I had not known they made this product, but the nerd in me hopes to the God that may or may not exist that they keep bringing it, because the packaging and branding, as always with Axe products, is completely absurd. This SHIT, as they say, is BANANAS.
The stick itself is uneventful, everything you’d expect from a plastic tube you rub vigorously under your arms, a black wodge with a twist at one end and slightly sweet smelling gunk coming out the other. The box however, is a completely different story. Why they need a box is just simply beyond me, but this is like the Plan 9 of deodorant boxes, if such a thing exists. It stands as a black monolith, an imposing block seeming to radiate energy, with a blue cross emblazoned across the front, as if Axe bought a lab coat and insists on everybody at the family party calling him ‘Doc.’ The side of the box instructs you to use it the night before, as the metals in the cream you’re smearing on yourself takes some time to embed into your skin, but that you can use it in the morning if you were too busy that night GETTING SOME HIGH FIVE GUYS. That made me cringe, because even if I do genuinely like their products, Axe still goes a little far sometimes for my tastes. However, what freaked me out was when I actually opened the box, a nurse was staring at me.
I assume she was a nurse. She wasn’t wearing scrubs, but a fetish zed version of a nurse’s uniform that went out of style around the time of the Civil Rights movement, or around when nurses realized they needed pockets to put their nursing shit in. The woman is printed on the inside of the box, high contrast black on blue, her face peering out at you from the opened lid, and as you look farther inside, you see more of her, or at least her legs, which take up 7/10ths of her physical form. If this is a photo of a real woman, she’s either photoshopped beyond comprehension or one hell of a good runner. Like, Olympian marathon level. For cyborg gazelles.
Is this really the level of desperation in the ‘testosterone based deodorants’ audience? That they actually need a picture of a woman in their toiletries? What for, I really don’t want to begin to imagine.

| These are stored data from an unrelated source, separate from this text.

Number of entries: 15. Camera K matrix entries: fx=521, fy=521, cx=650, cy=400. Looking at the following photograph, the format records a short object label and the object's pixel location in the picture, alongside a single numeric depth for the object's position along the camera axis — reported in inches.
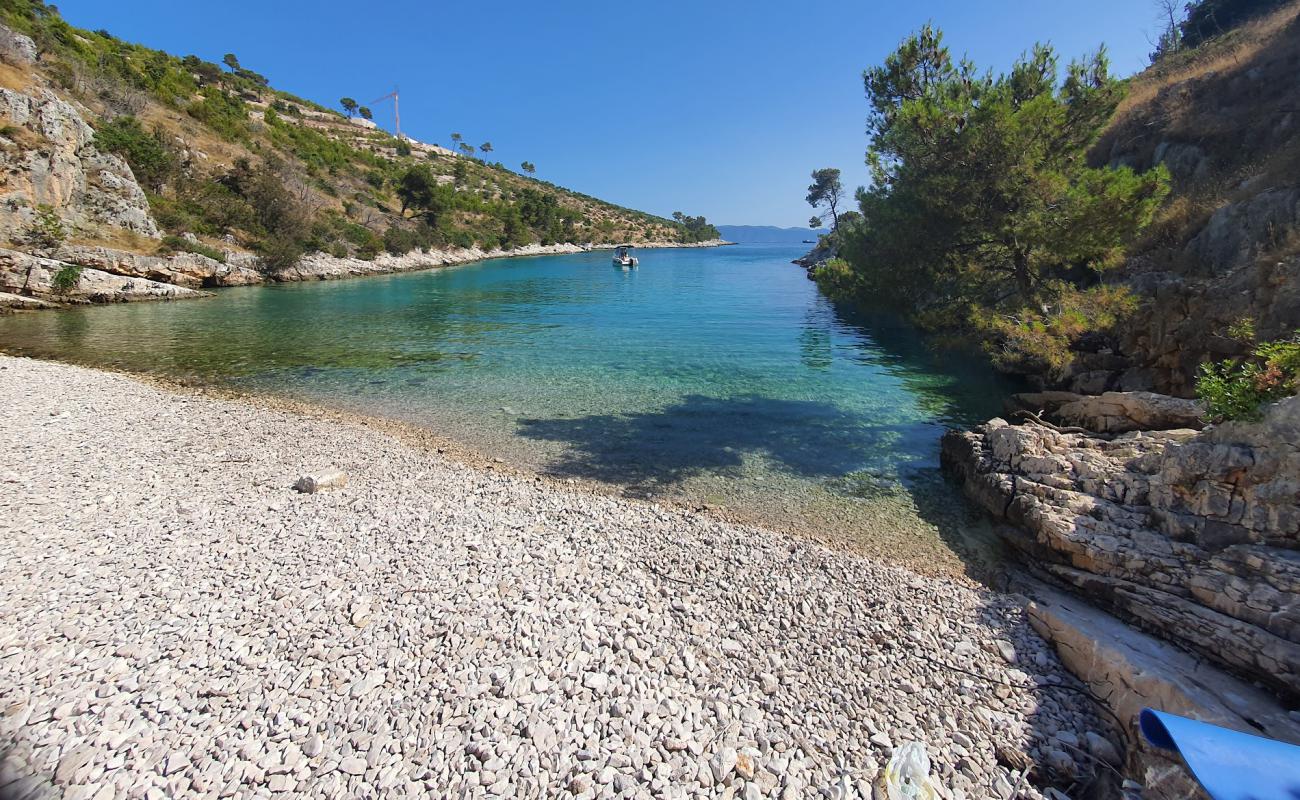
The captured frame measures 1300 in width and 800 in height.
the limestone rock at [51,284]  1066.1
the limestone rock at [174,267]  1262.7
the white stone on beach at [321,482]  328.8
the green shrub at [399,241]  2723.7
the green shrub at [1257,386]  243.9
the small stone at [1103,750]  167.3
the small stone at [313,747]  154.0
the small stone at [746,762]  156.7
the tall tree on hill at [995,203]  397.1
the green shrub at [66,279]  1099.9
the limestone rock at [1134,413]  368.2
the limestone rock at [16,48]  1562.5
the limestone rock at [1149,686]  156.9
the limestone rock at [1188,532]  195.6
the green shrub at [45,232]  1177.4
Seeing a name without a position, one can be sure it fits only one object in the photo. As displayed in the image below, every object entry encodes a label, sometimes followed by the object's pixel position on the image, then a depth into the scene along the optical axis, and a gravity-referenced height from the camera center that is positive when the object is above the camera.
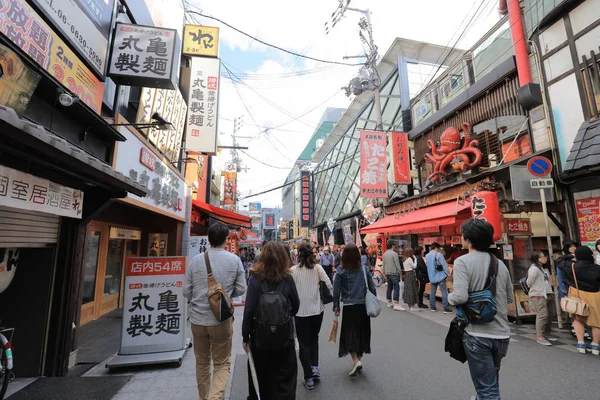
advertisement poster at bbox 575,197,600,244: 6.59 +0.48
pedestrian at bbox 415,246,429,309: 9.15 -0.84
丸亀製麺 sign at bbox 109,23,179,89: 5.38 +3.49
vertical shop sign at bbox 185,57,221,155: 10.11 +4.96
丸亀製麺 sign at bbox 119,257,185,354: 4.75 -0.91
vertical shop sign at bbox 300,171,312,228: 32.03 +4.64
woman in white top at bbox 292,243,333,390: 3.90 -0.82
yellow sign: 10.12 +6.88
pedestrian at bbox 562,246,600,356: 4.92 -0.83
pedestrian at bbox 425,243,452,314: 8.08 -0.74
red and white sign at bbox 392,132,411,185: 13.38 +3.83
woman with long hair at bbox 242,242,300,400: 2.80 -0.79
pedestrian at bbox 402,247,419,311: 8.54 -1.16
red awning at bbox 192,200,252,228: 12.03 +1.38
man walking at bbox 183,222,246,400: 3.17 -0.74
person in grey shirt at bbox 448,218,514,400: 2.58 -0.57
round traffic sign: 6.50 +1.59
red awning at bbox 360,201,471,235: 8.56 +0.79
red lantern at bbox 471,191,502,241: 7.25 +0.81
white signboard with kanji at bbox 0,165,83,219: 2.97 +0.65
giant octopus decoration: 10.29 +3.15
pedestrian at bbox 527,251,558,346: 5.60 -1.06
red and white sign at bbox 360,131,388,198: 13.58 +3.41
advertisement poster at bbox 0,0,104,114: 3.34 +2.55
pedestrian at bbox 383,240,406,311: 8.78 -0.77
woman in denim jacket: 4.19 -0.83
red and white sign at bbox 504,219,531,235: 7.64 +0.40
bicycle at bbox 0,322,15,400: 3.12 -1.14
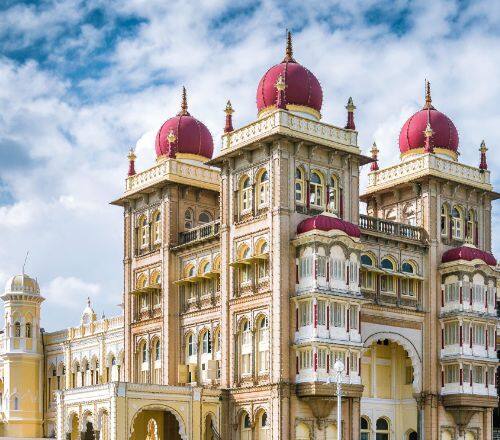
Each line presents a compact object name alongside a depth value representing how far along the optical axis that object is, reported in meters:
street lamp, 46.22
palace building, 53.00
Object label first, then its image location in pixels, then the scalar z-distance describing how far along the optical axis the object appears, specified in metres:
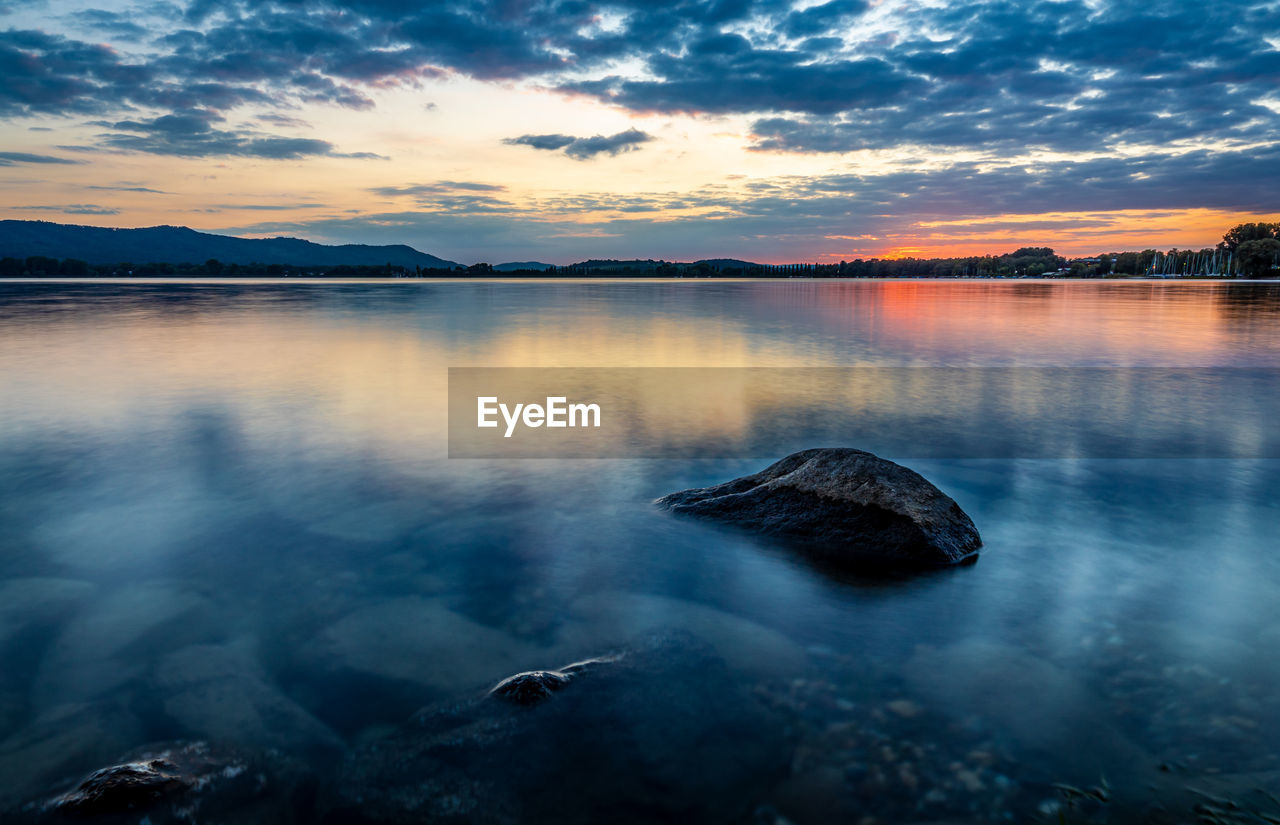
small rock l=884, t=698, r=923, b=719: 4.29
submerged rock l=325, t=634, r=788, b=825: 3.58
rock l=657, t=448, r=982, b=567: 6.64
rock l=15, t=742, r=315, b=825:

Please, if anyone has any interesting observations of their deodorants, I’d love to hear them. What I’m trying to say is comment, for frak’s sake.

1 comment:

  1. You think Axe can be sexist? There is a brand of deodorant for women that is 'little black dress approved' in which a woman is debating what deodorant to use in her hotel room. She makes a young hot bellman come in, lift his shirt, and she smears both sticks down his abs in a residue test. She doesn't even spread them for him after wards. What a bitch.